The practical implication: instrument your indexing pipeline as aggressively as your query pipeline. Log chunk quality distributions. Test on representative queries from day one. Your eval ground truth should be grounded in real user queries, not synthetic ones built from documents you already indexed cleanly.

Chunk Size Is a Query-Type Decision

The most common index-time mistake is treating chunk size as a single parameter to tune globally. There is no universally optimal chunk size. The right size depends on the query distribution your system faces.

Factual, lookup-style queries perform best with small chunks (128–256 tokens). The smaller unit produces a more focused, specific embedding that matches tightly phrased questions. When a user asks "what is the capital gains tax rate for assets held under one year," you want a chunk that contains precisely that sentence, not one that also covers estate planning, gift taxes, and step-up basis.

Analytical queries — synthesis, comparison, multi-hop reasoning — need more context. A 512–1024 token chunk that spans a full section of a document gives the model enough connective tissue to reason across related ideas. Fragmenting that into 128-token pieces produces embeddings with weaker representations of the conceptual relationship.

NVIDIA's 2024 benchmarks showed page-level chunking achieving the highest accuracy (64.8%) with the lowest variance. But this finding is narrow: it applies to well-structured paginated documents where a page genuinely represents a coherent semantic unit. Applied to long-form narrative text or FAQ documents, page-level chunking is arbitrary rather than principled.

The practical baseline: start with recursive character splitting at 400–512 tokens. A 2025 Chroma Research study found this approach delivers 85–90% recall without the computational overhead of semantic chunking. Adjust based on your actual query distribution after you have real traffic to measure.

The Overlap Paradox

Ten years of advice from RAG tutorials says to add overlap between chunks. The reasoning is intuitive: if a key passage straddles a chunk boundary, overlap ensures neither half is isolated.

A January 2026 systematic analysis using SPLADE retrieval over the Natural Questions dataset found that overlap provided no measurable benefit while adding indexing cost. The intuition fails for a specific reason: overlapping chunks are near-duplicates of each other, and when both are retrieved, they consume context window without providing additional evidence. You get redundancy, not coverage.

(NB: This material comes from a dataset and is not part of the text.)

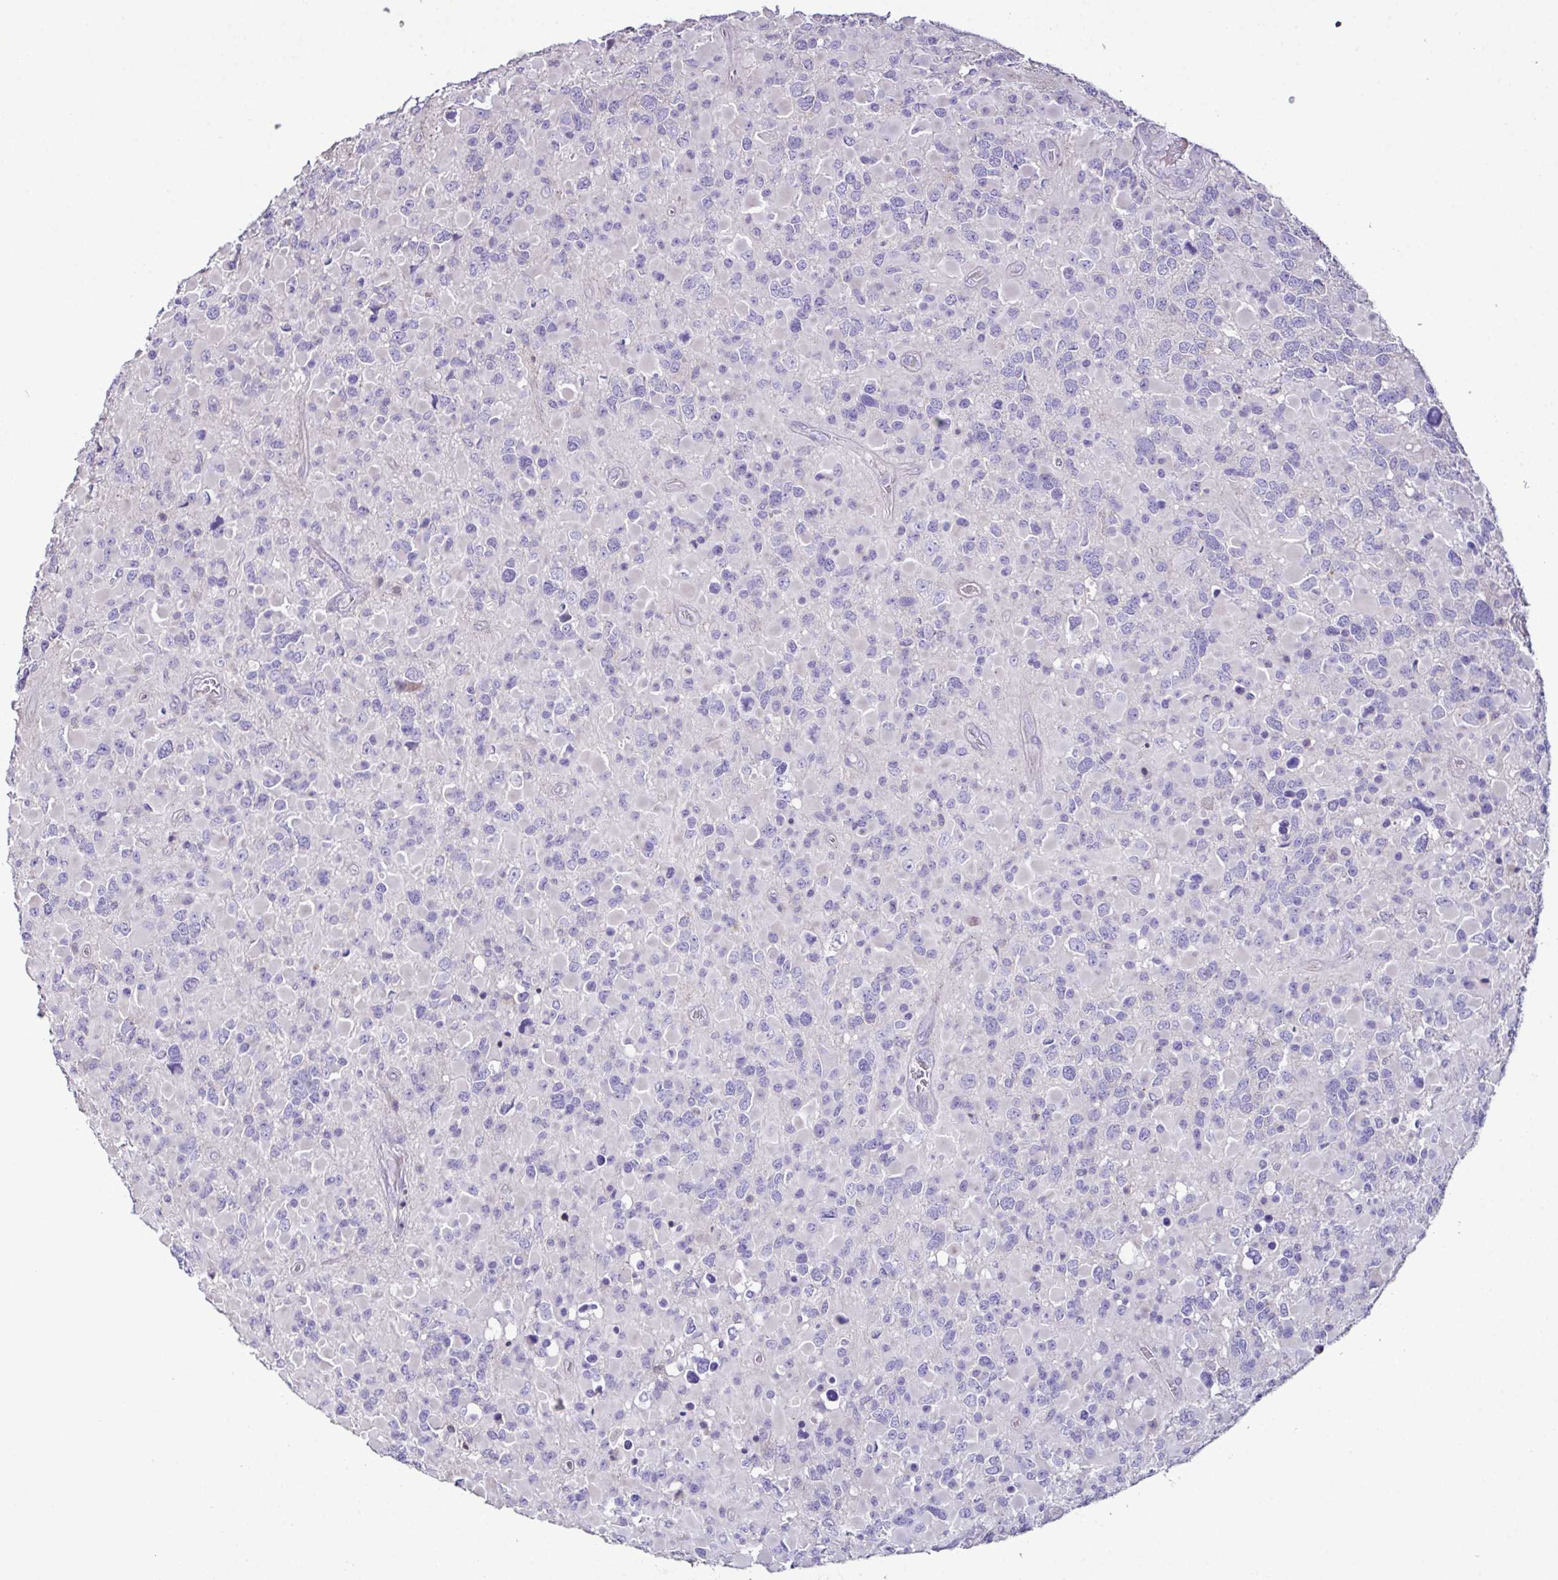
{"staining": {"intensity": "negative", "quantity": "none", "location": "none"}, "tissue": "glioma", "cell_type": "Tumor cells", "image_type": "cancer", "snomed": [{"axis": "morphology", "description": "Glioma, malignant, High grade"}, {"axis": "topography", "description": "Brain"}], "caption": "A micrograph of human glioma is negative for staining in tumor cells.", "gene": "MARCO", "patient": {"sex": "female", "age": 40}}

This doesn't mean overlap is always wrong. For OCR-processed text, scraped web pages, and other sources where whitespace and structure are unreliable, a 10–15% overlap can recover boundaries that naive splitting would otherwise destroy. For clean, well-structured documents, it often adds noise.

The practical rule: default to no overlap, measure retrieval quality on boundary-crossing queries, then add overlap only if you can observe improvement. Ten percent is the appropriate ceiling for most scenarios.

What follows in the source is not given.